Queues

A queue is a standard data structure that maintains a set of elements in some total order. A new element is added to the queue using the enqueue operation, which is also known as push or insert in some contexts. Because of the total order, some element of the queue is the most favorably ranked element. We can remove this element from the queue using the dequeue operation, which is also known as pop or remove in some contexts.

We provision four types of queues in Calyx. The first three follow the same shared interface, while the fourth follows a slightly extended interface. The frontend is implemented using the Calyx builder library, and the source code is heavily commented.

Installation

  1. Install flit
  2. Install the queues package:
    $ cd frontends/queues/
    $ flit install --symlink

Shared Interface

All queues in Calyx expose the same interface.

  • Input port cmd, a 2-bit integer. Selects the operation to perform:
    • 0: pop.
    • 1: push.
  • Input port value, a 32-bit integer. The value to push.
  • Register ans, a 32-bit integer that is passed to the queue by reference. If pop is selected, the queue writes the result to this register.
  • Register err, a 1-bit integer that is passed to the queue by reference. The queue raises this flag in case of overflow or underflow.

Shared Testing Harness

Because they expose a common interface, we can test all queues using the same harness.

Data Generation

First, we have a Python module that generates randomized sequences of operations and values, and dumps the sequences out in a Calyx .data file. It accepts as a command line argument the number of operations to generate. It also takes a flag, --no-err, that generates a special sequence of operations that does not trigger any overflow or underflow errors. If this flag is provided, the queue's length must also be provided. The Python code is in gen_oracle_data.py.

Oracles

Next, we have a Python module for each kind of queue that reads the .data file, simulates the queue in Python, and dumps the expected result out in a Calyx .expect file. This Python code is aware of our shared interface. The oracles are in fifo_oracle.py, pifo_oracle.py, pifo_tree_oracle.py, and binheap_oracle.py. They all appeal to pure-Python implementations of the queues, which are found in queues.py. Each oracle also requires, as command line arguments, the number of operations being simulated and the queue's length.

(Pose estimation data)
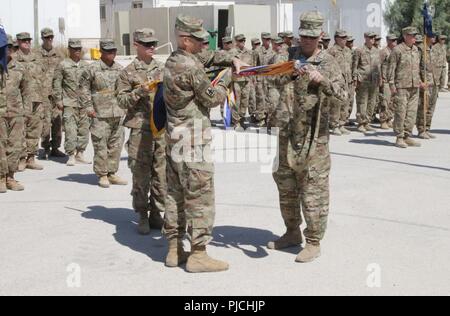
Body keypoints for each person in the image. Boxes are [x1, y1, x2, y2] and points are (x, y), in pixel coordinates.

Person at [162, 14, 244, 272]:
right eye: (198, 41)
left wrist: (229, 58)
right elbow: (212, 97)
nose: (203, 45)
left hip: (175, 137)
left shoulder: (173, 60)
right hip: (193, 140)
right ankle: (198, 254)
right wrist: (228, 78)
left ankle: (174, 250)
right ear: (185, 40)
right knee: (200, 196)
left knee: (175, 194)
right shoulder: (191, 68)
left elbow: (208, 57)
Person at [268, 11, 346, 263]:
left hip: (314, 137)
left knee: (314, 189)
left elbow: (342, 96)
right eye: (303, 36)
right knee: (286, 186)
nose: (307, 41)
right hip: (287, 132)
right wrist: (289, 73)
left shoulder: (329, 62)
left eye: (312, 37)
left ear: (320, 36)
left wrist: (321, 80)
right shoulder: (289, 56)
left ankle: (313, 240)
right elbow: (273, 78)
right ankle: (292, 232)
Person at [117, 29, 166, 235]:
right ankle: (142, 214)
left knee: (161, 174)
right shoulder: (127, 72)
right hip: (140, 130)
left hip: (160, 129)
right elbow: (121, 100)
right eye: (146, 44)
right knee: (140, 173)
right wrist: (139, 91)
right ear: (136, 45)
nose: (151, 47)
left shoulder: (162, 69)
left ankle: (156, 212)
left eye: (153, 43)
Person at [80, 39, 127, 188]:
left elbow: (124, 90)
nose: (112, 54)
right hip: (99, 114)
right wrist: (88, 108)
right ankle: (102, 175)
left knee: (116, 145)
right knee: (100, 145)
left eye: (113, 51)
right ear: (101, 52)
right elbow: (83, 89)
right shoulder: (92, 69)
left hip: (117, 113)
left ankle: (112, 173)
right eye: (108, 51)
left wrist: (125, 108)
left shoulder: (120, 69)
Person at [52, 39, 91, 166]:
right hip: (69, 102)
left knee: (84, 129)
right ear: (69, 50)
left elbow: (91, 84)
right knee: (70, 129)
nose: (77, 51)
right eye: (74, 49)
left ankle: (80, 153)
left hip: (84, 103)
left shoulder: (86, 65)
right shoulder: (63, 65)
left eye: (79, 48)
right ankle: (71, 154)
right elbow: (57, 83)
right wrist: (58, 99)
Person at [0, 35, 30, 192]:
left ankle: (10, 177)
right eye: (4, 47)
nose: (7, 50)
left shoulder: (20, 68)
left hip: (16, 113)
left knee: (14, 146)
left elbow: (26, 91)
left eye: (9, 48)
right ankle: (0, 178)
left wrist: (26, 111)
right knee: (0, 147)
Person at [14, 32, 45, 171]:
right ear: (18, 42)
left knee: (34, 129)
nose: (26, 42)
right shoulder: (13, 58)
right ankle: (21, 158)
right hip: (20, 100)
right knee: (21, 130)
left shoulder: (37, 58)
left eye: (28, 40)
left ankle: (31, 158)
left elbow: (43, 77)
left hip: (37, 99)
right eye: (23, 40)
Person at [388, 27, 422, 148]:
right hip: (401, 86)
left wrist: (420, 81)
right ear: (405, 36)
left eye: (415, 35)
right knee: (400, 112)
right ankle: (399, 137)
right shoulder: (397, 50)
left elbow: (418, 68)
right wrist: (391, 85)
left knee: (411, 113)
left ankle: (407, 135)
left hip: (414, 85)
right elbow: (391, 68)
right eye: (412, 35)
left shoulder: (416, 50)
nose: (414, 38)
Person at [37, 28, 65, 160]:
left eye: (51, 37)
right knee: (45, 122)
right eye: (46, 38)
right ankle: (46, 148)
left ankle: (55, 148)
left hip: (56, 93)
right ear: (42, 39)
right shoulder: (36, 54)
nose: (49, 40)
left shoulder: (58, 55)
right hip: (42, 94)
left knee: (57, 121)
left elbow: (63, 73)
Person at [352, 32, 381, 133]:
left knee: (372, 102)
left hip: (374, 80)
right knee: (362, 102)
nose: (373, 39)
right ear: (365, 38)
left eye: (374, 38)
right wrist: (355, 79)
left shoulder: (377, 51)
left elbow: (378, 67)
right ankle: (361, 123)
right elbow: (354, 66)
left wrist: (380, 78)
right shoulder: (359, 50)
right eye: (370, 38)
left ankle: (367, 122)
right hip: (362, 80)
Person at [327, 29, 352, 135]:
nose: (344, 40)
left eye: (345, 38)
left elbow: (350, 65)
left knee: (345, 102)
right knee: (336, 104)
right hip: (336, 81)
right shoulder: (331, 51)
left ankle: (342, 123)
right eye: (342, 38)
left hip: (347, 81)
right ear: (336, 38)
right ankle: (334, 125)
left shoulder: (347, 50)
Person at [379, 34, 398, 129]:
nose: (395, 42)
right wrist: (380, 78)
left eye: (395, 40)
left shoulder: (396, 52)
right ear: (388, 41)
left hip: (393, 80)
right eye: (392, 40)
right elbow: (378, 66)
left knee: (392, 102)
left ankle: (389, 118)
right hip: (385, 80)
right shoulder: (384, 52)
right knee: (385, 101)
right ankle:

* * *

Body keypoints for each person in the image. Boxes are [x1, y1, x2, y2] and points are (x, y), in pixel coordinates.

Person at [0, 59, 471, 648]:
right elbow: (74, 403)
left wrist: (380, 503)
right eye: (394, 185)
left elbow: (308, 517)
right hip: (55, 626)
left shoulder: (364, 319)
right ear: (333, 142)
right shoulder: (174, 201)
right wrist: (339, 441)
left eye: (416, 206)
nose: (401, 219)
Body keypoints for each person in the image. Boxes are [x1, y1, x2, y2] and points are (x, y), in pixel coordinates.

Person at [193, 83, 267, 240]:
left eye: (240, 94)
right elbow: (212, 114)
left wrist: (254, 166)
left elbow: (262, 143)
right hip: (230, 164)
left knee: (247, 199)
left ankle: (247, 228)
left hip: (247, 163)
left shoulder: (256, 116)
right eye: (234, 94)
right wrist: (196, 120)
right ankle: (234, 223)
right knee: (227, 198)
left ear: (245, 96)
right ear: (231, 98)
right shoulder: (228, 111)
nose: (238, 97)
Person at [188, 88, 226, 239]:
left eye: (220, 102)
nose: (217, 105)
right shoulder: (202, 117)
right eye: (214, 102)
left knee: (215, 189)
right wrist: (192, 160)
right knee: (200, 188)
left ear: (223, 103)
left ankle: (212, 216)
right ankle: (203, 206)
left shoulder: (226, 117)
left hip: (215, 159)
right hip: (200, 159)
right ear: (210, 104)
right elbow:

--

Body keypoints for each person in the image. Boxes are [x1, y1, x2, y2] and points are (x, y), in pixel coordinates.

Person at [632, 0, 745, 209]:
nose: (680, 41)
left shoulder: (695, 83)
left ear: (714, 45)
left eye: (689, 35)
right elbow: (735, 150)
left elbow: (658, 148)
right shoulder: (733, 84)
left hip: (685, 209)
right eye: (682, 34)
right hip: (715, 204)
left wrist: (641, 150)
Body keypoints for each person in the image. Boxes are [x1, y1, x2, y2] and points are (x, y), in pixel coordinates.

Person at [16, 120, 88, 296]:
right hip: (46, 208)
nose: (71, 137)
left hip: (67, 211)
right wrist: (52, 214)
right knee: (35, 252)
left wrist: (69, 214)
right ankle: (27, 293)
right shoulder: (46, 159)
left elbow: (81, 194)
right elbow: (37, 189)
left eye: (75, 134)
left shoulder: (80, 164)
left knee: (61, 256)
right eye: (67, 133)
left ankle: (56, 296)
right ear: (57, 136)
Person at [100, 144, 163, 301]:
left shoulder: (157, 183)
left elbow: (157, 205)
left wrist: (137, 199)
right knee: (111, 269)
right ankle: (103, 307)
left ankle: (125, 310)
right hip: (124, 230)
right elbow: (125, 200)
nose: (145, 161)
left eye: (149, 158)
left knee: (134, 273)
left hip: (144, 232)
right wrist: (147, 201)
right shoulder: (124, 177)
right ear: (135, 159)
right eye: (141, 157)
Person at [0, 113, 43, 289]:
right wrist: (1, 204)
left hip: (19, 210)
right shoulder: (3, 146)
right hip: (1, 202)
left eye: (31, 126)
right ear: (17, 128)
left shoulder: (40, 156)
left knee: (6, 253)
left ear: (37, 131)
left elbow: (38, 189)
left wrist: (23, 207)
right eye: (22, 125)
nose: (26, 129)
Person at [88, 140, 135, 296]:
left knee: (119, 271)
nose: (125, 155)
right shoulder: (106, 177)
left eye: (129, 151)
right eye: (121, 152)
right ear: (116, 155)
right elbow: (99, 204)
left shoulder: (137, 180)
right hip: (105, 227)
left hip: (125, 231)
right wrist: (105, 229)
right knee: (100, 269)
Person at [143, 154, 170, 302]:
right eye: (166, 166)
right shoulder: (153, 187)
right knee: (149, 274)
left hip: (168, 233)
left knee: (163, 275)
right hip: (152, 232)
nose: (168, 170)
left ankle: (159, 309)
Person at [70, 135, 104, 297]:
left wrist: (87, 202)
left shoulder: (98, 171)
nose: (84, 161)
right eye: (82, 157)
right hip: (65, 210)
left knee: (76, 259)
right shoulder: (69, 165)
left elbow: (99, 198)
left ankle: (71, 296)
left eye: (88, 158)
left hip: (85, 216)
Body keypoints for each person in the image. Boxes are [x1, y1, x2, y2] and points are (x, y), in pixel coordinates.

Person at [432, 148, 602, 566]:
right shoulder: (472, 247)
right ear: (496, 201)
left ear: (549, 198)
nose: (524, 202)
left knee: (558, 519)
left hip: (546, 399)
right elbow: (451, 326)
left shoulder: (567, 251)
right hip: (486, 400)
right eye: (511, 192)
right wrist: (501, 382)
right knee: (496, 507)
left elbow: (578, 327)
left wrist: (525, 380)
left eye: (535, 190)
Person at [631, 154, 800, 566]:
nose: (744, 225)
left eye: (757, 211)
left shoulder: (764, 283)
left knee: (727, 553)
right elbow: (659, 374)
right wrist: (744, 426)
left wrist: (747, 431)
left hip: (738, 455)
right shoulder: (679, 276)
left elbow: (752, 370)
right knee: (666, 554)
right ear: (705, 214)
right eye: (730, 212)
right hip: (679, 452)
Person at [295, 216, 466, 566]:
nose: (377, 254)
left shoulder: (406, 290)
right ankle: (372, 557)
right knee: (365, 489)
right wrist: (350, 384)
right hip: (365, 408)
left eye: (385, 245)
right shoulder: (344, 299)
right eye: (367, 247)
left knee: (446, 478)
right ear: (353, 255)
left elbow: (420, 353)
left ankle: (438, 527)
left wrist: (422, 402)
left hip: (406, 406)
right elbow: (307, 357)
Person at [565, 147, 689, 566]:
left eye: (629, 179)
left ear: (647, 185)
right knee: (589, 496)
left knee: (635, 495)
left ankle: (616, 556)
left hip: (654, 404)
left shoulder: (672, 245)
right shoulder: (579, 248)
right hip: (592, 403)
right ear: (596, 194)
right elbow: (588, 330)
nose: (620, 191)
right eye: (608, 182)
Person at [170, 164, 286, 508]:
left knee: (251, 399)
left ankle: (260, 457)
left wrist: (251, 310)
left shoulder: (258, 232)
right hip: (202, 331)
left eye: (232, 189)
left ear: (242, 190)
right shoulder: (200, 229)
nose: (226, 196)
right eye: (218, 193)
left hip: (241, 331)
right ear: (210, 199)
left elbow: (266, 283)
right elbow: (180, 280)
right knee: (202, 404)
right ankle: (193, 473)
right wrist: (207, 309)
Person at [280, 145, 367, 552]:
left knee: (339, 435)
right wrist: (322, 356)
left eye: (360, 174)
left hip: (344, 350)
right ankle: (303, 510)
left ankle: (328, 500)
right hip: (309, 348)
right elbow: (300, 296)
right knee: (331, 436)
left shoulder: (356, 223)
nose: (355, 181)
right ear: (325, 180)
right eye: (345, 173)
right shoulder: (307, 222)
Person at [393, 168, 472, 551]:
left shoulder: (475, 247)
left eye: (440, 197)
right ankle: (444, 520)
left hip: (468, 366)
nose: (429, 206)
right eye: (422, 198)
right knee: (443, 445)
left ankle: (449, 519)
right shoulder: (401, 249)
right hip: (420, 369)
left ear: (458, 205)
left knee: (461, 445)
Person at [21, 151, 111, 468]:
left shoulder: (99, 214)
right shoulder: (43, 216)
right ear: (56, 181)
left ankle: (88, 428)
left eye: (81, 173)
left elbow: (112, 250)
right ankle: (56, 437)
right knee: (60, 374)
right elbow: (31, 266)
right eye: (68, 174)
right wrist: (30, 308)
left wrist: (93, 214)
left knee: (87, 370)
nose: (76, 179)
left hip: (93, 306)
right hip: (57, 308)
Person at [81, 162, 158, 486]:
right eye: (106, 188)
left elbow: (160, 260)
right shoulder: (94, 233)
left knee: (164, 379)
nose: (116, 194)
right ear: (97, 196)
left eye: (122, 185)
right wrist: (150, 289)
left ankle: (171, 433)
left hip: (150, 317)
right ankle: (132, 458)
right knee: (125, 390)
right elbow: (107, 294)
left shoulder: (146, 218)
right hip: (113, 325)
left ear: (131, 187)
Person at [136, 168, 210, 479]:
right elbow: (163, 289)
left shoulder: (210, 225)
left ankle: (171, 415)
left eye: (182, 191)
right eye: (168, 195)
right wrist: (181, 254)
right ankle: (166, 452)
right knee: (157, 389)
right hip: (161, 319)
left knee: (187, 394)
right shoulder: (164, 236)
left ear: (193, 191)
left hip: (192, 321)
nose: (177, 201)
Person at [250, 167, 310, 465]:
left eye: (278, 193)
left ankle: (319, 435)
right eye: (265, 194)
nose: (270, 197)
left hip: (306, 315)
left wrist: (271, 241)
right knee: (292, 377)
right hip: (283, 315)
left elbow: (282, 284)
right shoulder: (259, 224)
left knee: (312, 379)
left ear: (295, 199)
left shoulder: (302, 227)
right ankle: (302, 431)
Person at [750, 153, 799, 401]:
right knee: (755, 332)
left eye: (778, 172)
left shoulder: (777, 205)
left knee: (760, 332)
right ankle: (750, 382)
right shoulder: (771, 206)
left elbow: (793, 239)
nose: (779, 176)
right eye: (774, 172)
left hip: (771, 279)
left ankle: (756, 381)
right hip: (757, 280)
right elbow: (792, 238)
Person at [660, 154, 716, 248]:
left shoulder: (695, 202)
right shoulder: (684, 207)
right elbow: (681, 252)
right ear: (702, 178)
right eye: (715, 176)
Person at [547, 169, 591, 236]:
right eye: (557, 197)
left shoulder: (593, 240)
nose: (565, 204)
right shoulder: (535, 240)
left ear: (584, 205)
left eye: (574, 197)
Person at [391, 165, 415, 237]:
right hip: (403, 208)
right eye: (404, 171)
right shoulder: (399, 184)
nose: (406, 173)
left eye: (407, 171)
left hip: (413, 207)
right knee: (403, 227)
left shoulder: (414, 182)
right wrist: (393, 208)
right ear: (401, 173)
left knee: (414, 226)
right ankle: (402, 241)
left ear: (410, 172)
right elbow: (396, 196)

# Description of the task:
Copy out the full Calyx queues documentation word for word. These rows were taken from a separate source.

# Answer to the problem:
Queues

A queue is a standard data structure that maintains a set of elements in some total order. A new element is added to the queue using the enqueue operation, which is also known as push or insert in some contexts. Because of the total order, some element of the queue is the most favorably ranked element. We can remove this element from the queue using the dequeue operation, which is also known as pop or remove in some contexts.

We provision four types of queues in Calyx. The first three follow the same shared interface, while the fourth follows a slightly extended interface. The frontend is implemented using the Calyx builder library, and the source code is heavily commented.

Installation

  1. Install flit
  2. Install the queues package:
    $ cd frontends/queues/
    $ flit install --symlink

Shared Interface

All queues in Calyx expose the same interface.

  • Input port cmd, a 2-bit integer. Selects the operation to perform:
    • 0: pop.
    • 1: push.
  • Input port value, a 32-bit integer. The value to push.
  • Register ans, a 32-bit integer that is passed to the queue by reference. If pop is selected, the queue writes the result to this register.
  • Register err, a 1-bit integer that is passed to the queue by reference. The queue raises this flag in case of overflow or underflow.

Shared Testing Harness

Because they expose a common interface, we can test all queues using the same harness.

Data Generation

First, we have a Python module that generates randomized sequences of operations and values, and dumps the sequences out in a Calyx .data file. It accepts as a command line argument the number of operations to generate. It also takes a flag, --no-err, that generates a special sequence of operations that does not trigger any overflow or underflow errors. If this flag is provided, the queue's length must also be provided. The Python code is in gen_oracle_data.py.

Oracles

Next, we have a Python module for each kind of queue that reads the .data file, simulates the queue in Python, and dumps the expected result out in a Calyx .expect file. This Python code is aware of our shared interface. The oracles are in fifo_oracle.py, pifo_oracle.py, pifo_tree_oracle.py, and binheap_oracle.py. They all appeal to pure-Python implementations of the queues, which are found in queues.py. Each oracle also requires, as command line arguments, the number of operations being simulated and the queue's length.